Unfortunately, immediately I was greeted with a spoiler within the first fifty words: (spoiler warning, obviously)
…the most famous line of [Charlotte Brontë’s] best known novel, Jane Eyre: “Reader, I married [Mr. Rochester]”Susan Weisser
But, as I continued on, Weisser, who “specializes in nineteenth-century and women’s studies”, became more compelling and interesting in her introduction. To put it simply, she chose to place the pressure and shift the perspective of the novel towards the controversy surrounding, and the idea itself, of feminism, especially that of which occurred in the nineteenth-century.
For instance, she observed the contrast of the backlash or praise in relation to the novel. Critics when the book was published in 1947 stated that Miss Eyre was too independent, too “against the norms”. However, today, many feminists will argue that Jane is not strong enough, not enraged enough at the circumstances of a woman in the 1800’s.
Today, for better or for worse, I’d like to examine how Jane Eyre functions in this anger as a character, and even more importantly, whether or not her attitude and disposition in times of conflict can relate to our own debates and political conversations today.

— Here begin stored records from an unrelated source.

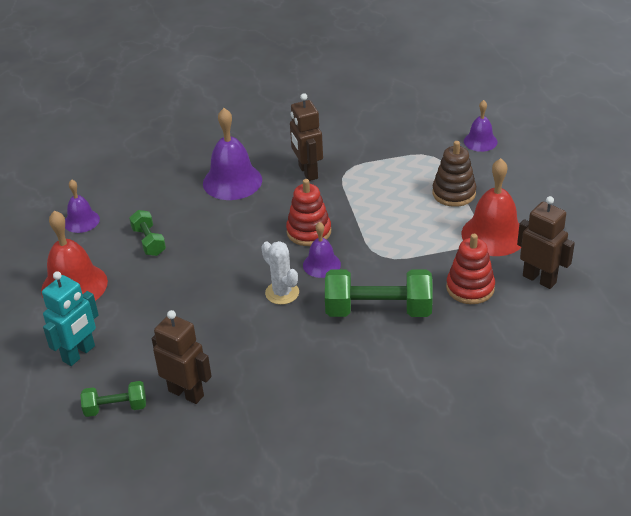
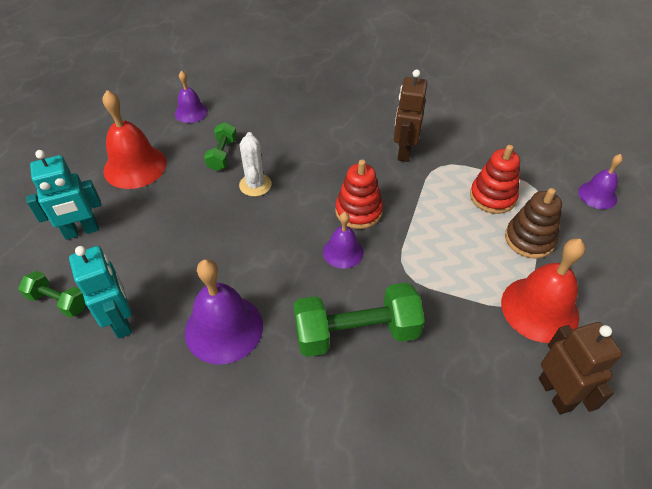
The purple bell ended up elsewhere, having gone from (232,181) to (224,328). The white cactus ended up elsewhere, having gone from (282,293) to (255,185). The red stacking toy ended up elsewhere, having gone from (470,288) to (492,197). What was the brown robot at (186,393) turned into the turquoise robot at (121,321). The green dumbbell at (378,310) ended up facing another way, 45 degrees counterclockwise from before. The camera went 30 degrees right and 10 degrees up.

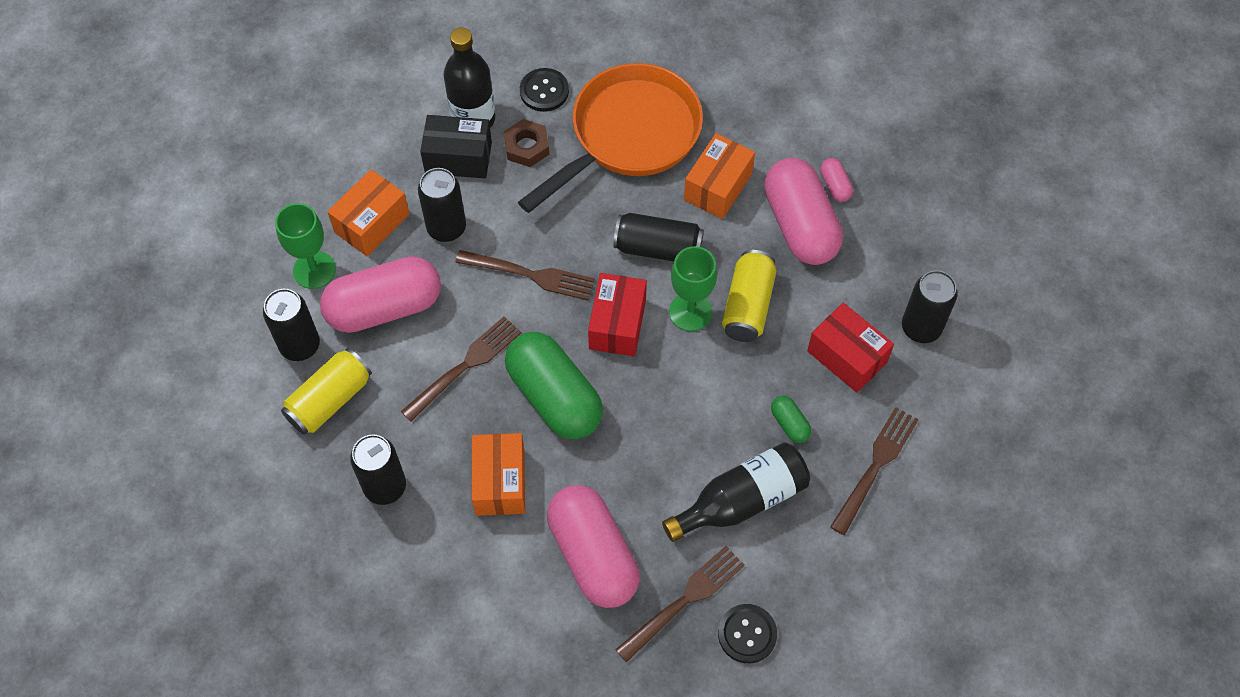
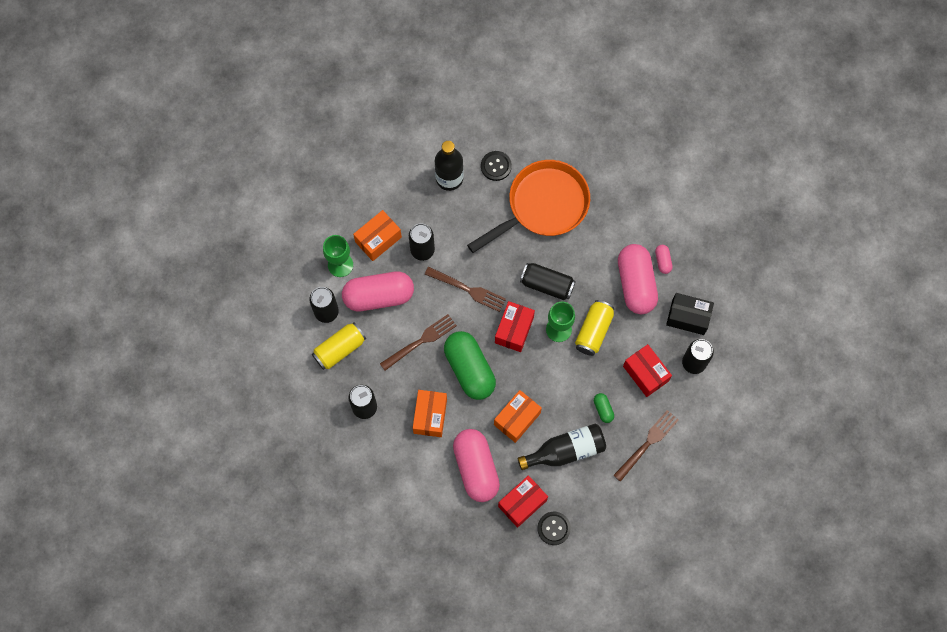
The second view lost the brown nut at (527,147). The black box ended up elsewhere, having gone from (458,157) to (688,317). The orange box ended up elsewhere, having gone from (717,187) to (517,419). Where the brown fork stood at (684,601), the red box came to stand at (522,503). The camera went 10 degrees right and 10 degrees up.

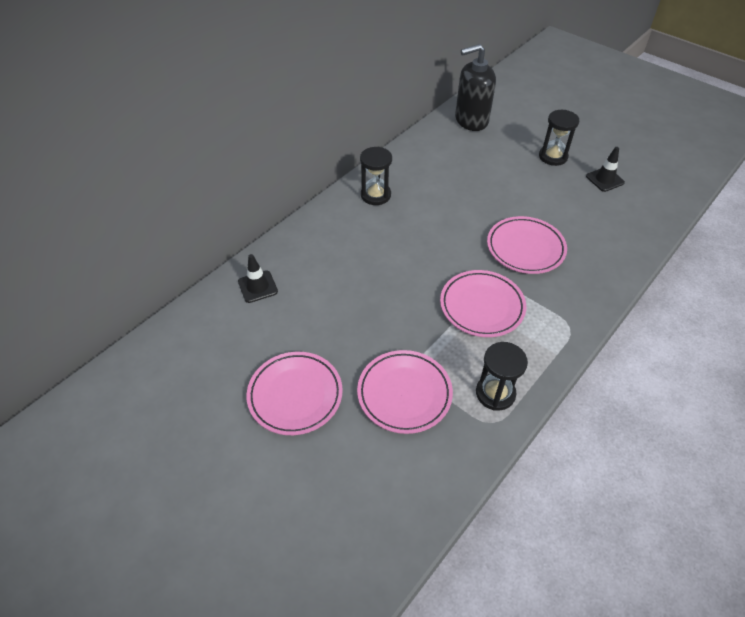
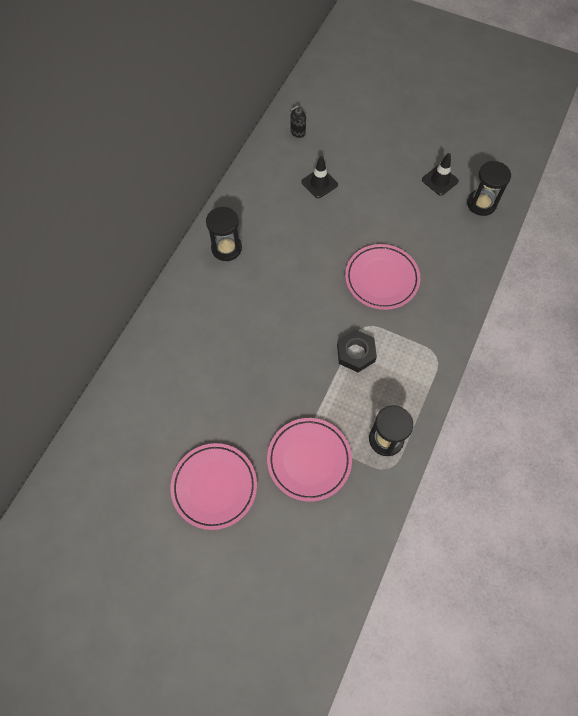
The black traffic cone ended up elsewhere, having gone from (257,286) to (319,183). The black hourglass ended up elsewhere, having gone from (553,157) to (481,204). Where the pink plate stood at (482,306), the black nut came to stand at (356,353). The size of the black soap dispenser at (471,120) changed by a factor of 0.42. The camera went 15 degrees left and 15 degrees up.

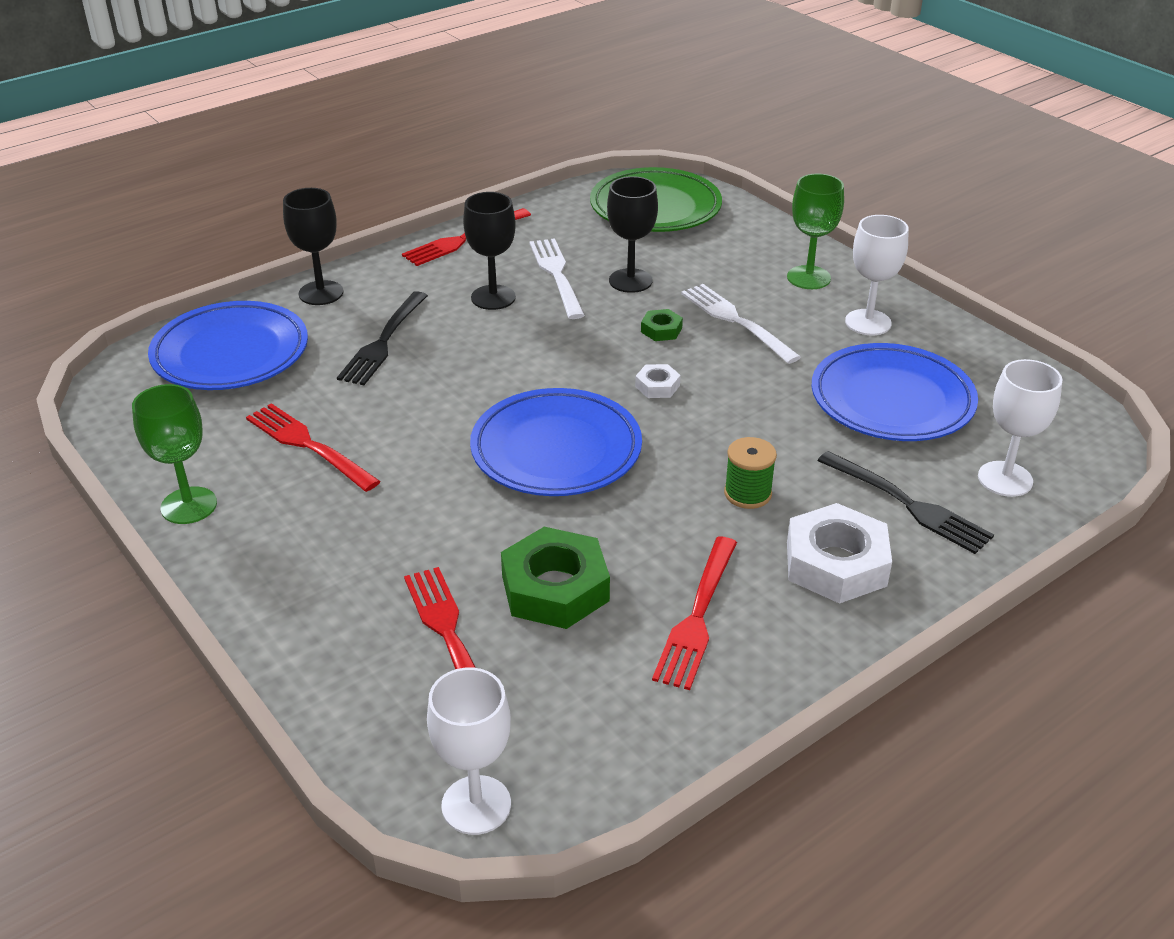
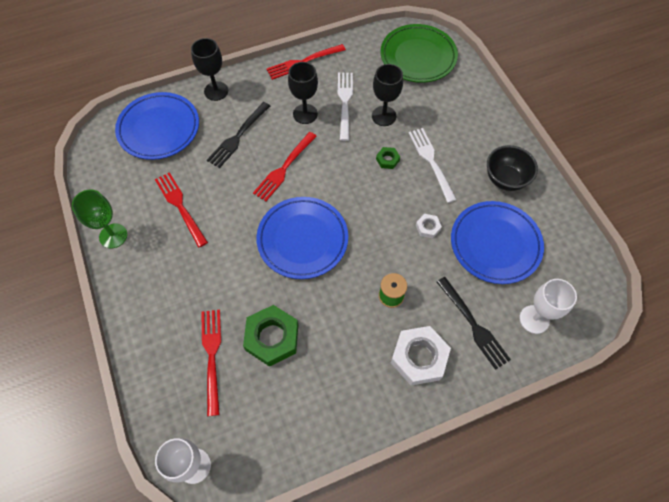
The second view lost the green goblet at (808,277). The white nut ended up elsewhere, having gone from (657,386) to (428,227). The red fork ended up elsewhere, having gone from (697,616) to (284,168). Where the white goblet stood at (868,322), the black bowl came to stand at (505,179). The camera went 15 degrees right and 25 degrees up.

Before we begin, however, let me make two things clear: To start, I want to stress this isn’t a review of Jane Eyre and perhaps not even a character study of the female protagonist. Rather, it’s a take on the implications of said protagonist. If you’d like my review of Jane Eyre, I’ll put it right here for you: It’s great, and you should read it. Sort of imagine Great Expectations but with a lot more romance and a lot less of a time span.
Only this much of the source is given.